Boudreaux Jokes

Cajun Joke | Boudreaux Gets His Wish


Boudreaux was walking along the beach in Grand Isle and stumbled across an old lamp. He picked it up and rubbed it and out popped a genie. The genie said “OK, OK. You released me from the lamp, . . . blah blah blah. This is the fourth time this month some Coon Ass picked me up and I’m getting a little sick of these wishes for catching the biggest tarpon at the rodeo, beating the boys at Pedro, eating the biggest, best po boy ever, yada, yada, yada, so you can forget about three. You only get one wish!”

Boudreaux sat and thought about it for a while and said, “I’ve always wanted to go to one of dem Carribbean islands, but I’m scared to fly, and I get very seasick. So could you build me a bridge to Jamaica so I can drive over there to visit?”

The genie laughed and said, “That’s impossible! Think of the logistics of that. How would the supports ever reach the bottom of the Gulf of Mexico?  Think of how much concrete…how much steel!! No, think of another wish.”

Boudreaux said “OK” and tried to think of a really good wish.
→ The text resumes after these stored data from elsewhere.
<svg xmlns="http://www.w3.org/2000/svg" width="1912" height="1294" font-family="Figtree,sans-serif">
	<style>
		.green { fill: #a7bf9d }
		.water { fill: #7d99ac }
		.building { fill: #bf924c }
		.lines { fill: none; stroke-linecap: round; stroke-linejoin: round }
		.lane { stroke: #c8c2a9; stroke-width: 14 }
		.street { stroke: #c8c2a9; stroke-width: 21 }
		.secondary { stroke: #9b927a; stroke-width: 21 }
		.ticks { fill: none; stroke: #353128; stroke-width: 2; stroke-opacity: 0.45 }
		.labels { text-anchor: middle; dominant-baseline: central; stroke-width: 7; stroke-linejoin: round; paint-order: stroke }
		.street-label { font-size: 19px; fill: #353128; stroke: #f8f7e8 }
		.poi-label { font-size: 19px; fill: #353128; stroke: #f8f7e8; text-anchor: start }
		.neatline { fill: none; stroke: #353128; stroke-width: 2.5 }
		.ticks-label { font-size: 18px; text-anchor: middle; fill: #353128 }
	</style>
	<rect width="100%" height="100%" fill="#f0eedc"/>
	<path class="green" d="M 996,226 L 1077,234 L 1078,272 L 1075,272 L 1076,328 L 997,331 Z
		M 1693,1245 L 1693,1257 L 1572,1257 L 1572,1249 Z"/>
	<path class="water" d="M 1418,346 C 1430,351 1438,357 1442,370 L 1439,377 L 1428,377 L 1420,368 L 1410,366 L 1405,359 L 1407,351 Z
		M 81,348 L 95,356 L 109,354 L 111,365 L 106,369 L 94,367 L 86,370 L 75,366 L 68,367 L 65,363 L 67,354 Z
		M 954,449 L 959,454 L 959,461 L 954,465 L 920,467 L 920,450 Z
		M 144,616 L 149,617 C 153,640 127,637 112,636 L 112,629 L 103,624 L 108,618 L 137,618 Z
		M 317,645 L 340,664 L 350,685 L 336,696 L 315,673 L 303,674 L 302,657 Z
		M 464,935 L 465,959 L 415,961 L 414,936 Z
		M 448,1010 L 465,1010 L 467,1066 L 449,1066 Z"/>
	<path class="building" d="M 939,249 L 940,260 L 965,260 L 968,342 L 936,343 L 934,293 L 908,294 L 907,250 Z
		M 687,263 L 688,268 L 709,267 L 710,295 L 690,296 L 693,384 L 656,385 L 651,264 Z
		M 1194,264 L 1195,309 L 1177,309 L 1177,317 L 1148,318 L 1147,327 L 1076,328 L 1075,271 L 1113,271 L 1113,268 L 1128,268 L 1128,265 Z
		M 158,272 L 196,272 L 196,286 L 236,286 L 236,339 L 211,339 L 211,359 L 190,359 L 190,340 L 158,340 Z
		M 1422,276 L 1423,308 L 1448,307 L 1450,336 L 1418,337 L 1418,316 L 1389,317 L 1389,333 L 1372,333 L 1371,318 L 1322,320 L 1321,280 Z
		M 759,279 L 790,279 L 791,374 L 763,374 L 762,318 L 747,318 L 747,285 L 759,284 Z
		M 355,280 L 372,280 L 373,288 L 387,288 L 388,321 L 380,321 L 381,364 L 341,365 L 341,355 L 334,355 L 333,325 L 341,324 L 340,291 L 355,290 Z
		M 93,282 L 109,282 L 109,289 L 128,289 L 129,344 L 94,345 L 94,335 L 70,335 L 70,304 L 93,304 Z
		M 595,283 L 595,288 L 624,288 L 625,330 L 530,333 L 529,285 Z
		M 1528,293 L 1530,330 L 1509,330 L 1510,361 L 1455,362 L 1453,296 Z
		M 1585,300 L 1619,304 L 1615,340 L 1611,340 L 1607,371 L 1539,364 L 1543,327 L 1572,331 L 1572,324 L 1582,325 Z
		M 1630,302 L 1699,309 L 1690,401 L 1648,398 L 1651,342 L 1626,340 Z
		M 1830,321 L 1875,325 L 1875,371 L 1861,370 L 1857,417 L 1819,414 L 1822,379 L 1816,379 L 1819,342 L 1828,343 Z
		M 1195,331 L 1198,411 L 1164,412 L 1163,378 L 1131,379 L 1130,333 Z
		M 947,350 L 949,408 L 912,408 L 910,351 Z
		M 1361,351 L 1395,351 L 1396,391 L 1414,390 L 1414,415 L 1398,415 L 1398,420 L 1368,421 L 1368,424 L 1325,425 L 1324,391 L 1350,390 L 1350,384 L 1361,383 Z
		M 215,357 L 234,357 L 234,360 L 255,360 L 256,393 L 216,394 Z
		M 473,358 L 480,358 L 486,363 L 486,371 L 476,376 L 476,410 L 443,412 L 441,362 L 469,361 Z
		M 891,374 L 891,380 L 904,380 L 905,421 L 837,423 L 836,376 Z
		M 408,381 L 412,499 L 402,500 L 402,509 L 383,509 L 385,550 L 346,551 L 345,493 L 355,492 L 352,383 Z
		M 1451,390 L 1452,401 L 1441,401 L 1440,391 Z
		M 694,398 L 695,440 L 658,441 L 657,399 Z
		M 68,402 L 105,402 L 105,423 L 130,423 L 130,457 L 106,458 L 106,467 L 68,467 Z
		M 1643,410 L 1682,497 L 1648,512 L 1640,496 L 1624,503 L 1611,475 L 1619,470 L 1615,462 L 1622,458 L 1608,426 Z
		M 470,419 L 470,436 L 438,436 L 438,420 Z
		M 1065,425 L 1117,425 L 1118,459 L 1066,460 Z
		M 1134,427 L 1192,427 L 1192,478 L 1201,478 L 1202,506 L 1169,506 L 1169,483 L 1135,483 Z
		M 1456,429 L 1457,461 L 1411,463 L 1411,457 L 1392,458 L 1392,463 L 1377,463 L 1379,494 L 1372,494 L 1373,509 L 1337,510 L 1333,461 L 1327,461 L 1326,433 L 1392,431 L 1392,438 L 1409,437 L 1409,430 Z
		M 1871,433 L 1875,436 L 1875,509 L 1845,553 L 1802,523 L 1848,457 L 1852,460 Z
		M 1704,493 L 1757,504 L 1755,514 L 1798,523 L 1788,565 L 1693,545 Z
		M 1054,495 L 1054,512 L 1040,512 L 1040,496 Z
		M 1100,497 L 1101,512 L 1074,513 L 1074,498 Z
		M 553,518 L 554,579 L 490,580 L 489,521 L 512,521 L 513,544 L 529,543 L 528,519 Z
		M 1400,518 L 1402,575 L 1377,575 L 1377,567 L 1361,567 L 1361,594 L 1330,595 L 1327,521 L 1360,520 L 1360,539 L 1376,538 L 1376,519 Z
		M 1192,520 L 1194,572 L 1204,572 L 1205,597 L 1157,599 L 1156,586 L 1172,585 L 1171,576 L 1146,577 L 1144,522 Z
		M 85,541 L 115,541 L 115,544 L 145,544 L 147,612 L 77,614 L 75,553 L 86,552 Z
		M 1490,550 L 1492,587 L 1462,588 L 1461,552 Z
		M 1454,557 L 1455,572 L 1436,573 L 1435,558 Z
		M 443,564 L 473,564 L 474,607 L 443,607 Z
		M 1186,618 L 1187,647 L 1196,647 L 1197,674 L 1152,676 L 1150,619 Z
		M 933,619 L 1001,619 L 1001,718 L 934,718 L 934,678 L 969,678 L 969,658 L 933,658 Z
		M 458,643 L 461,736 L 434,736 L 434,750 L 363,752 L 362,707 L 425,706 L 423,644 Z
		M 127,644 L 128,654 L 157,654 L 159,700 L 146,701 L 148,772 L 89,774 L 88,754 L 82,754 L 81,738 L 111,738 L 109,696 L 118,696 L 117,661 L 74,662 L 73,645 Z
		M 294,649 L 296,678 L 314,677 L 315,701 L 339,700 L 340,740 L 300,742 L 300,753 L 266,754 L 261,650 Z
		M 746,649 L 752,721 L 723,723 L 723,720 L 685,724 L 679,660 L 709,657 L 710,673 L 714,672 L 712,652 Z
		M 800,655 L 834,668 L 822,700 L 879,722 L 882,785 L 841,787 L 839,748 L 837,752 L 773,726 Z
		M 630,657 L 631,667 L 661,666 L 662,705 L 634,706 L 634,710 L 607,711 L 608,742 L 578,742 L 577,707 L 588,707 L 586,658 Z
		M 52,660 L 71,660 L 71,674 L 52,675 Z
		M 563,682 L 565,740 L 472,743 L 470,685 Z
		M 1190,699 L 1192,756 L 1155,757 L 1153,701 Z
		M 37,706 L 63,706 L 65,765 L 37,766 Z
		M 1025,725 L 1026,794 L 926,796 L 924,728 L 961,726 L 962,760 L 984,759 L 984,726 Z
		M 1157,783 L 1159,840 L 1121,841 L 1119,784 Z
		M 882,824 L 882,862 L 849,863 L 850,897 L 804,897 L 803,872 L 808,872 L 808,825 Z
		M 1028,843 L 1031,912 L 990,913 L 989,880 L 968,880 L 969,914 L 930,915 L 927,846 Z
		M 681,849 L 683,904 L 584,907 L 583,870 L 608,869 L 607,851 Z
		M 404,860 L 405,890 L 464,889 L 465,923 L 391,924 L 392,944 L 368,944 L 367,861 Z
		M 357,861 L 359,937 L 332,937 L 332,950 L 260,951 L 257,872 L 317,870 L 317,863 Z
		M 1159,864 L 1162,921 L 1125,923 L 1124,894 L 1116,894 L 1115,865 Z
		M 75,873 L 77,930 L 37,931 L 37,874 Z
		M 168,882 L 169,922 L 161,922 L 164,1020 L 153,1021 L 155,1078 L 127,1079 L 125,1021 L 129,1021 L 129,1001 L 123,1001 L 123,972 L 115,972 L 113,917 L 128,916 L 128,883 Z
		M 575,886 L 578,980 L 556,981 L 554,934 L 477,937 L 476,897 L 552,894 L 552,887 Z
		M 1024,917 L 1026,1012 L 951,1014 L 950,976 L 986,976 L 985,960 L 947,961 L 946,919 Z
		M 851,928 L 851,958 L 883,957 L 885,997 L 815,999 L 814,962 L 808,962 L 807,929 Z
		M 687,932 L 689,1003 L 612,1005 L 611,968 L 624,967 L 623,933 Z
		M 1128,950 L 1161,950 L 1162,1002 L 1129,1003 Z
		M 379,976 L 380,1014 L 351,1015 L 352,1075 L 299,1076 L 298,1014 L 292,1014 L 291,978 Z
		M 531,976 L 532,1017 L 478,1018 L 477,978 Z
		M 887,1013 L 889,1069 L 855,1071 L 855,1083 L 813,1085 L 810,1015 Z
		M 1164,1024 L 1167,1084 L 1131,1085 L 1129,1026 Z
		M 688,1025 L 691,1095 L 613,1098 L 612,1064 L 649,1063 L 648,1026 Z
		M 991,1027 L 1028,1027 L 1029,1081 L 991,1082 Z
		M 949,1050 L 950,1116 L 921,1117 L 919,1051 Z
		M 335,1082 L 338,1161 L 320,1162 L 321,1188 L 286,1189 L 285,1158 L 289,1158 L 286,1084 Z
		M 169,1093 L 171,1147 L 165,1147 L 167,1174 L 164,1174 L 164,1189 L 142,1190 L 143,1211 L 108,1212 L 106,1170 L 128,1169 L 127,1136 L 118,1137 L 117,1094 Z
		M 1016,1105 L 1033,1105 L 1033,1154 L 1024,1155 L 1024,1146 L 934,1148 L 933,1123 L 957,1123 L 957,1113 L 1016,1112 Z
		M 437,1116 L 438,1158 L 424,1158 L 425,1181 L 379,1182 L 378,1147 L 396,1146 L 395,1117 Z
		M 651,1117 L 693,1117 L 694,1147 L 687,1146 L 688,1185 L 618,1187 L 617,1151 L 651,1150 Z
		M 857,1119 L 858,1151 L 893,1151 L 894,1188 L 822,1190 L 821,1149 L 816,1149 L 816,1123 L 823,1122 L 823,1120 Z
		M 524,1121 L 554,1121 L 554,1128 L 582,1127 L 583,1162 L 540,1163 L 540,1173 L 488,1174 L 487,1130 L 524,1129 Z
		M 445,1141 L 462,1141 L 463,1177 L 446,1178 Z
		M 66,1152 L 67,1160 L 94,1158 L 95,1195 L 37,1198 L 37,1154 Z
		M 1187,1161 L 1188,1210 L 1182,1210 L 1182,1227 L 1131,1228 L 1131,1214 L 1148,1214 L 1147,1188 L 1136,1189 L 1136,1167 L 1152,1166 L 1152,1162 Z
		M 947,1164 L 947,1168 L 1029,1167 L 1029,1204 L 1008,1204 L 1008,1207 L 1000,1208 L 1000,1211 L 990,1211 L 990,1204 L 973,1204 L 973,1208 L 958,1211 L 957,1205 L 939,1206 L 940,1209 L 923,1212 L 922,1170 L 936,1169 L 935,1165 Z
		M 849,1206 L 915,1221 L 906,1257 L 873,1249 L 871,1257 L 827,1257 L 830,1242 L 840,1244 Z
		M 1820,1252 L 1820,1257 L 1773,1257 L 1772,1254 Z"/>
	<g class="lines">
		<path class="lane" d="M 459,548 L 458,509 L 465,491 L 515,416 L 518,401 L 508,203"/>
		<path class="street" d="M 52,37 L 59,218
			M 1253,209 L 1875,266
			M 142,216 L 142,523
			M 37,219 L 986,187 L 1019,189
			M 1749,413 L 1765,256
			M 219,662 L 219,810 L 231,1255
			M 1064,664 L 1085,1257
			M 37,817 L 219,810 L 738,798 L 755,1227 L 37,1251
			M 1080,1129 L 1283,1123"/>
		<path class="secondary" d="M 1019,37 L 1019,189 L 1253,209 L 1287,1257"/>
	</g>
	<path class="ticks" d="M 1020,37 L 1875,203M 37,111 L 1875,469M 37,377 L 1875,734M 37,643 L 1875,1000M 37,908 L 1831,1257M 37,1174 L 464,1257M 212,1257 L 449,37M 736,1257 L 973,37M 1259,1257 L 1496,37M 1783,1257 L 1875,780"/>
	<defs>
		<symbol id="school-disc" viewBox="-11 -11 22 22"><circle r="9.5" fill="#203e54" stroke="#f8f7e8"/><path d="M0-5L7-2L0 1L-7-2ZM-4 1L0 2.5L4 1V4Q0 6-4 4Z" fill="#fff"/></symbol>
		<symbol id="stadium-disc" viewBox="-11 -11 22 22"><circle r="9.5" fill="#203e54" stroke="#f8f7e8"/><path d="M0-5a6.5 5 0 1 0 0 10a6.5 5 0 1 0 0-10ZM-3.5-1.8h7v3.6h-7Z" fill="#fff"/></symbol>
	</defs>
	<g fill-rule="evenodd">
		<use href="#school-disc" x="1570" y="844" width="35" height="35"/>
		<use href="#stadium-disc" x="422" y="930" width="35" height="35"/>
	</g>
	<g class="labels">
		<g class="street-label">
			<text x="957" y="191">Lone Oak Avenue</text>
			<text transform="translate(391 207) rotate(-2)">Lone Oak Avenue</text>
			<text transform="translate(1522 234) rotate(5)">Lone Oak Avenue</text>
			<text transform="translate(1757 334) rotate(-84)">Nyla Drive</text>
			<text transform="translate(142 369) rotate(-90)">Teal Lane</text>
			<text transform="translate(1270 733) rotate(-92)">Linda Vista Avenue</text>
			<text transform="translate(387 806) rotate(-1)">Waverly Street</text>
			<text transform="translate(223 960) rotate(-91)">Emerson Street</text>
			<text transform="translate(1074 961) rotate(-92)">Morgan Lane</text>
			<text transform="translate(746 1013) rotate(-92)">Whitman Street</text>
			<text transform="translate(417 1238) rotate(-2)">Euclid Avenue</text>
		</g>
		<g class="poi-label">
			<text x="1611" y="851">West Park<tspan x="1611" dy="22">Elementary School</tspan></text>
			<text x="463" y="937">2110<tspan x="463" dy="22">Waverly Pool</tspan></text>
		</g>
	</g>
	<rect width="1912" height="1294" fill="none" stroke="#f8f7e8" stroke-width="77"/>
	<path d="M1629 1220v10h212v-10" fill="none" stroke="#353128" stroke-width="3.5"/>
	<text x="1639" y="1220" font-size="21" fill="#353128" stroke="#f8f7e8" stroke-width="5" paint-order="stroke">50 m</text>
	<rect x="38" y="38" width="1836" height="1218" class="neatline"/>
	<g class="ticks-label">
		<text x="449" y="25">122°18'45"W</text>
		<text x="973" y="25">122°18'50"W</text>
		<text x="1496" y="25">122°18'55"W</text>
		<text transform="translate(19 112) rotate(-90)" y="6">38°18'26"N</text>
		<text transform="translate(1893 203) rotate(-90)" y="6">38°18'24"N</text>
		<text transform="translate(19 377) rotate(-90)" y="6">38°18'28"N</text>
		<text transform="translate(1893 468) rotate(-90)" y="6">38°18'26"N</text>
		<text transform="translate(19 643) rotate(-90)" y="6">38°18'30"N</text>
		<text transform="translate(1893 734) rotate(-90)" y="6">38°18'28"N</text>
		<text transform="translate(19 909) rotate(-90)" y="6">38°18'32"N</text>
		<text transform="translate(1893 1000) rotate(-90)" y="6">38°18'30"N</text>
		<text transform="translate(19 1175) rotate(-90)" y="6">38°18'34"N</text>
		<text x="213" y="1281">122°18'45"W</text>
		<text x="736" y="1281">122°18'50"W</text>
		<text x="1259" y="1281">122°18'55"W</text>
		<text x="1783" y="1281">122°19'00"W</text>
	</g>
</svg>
Finally he said, “I’ve been married to Clotilde for 30 years and have four daughters. My wife and daughters always say I don’t care and that I’m insensitive. I wish that I could understand women … know what they are thinking when they give me the silent treatment, know why they are crying, know what they want when they say ‘nothing’….”

The genie said, “You want that bridge two lanes or four?”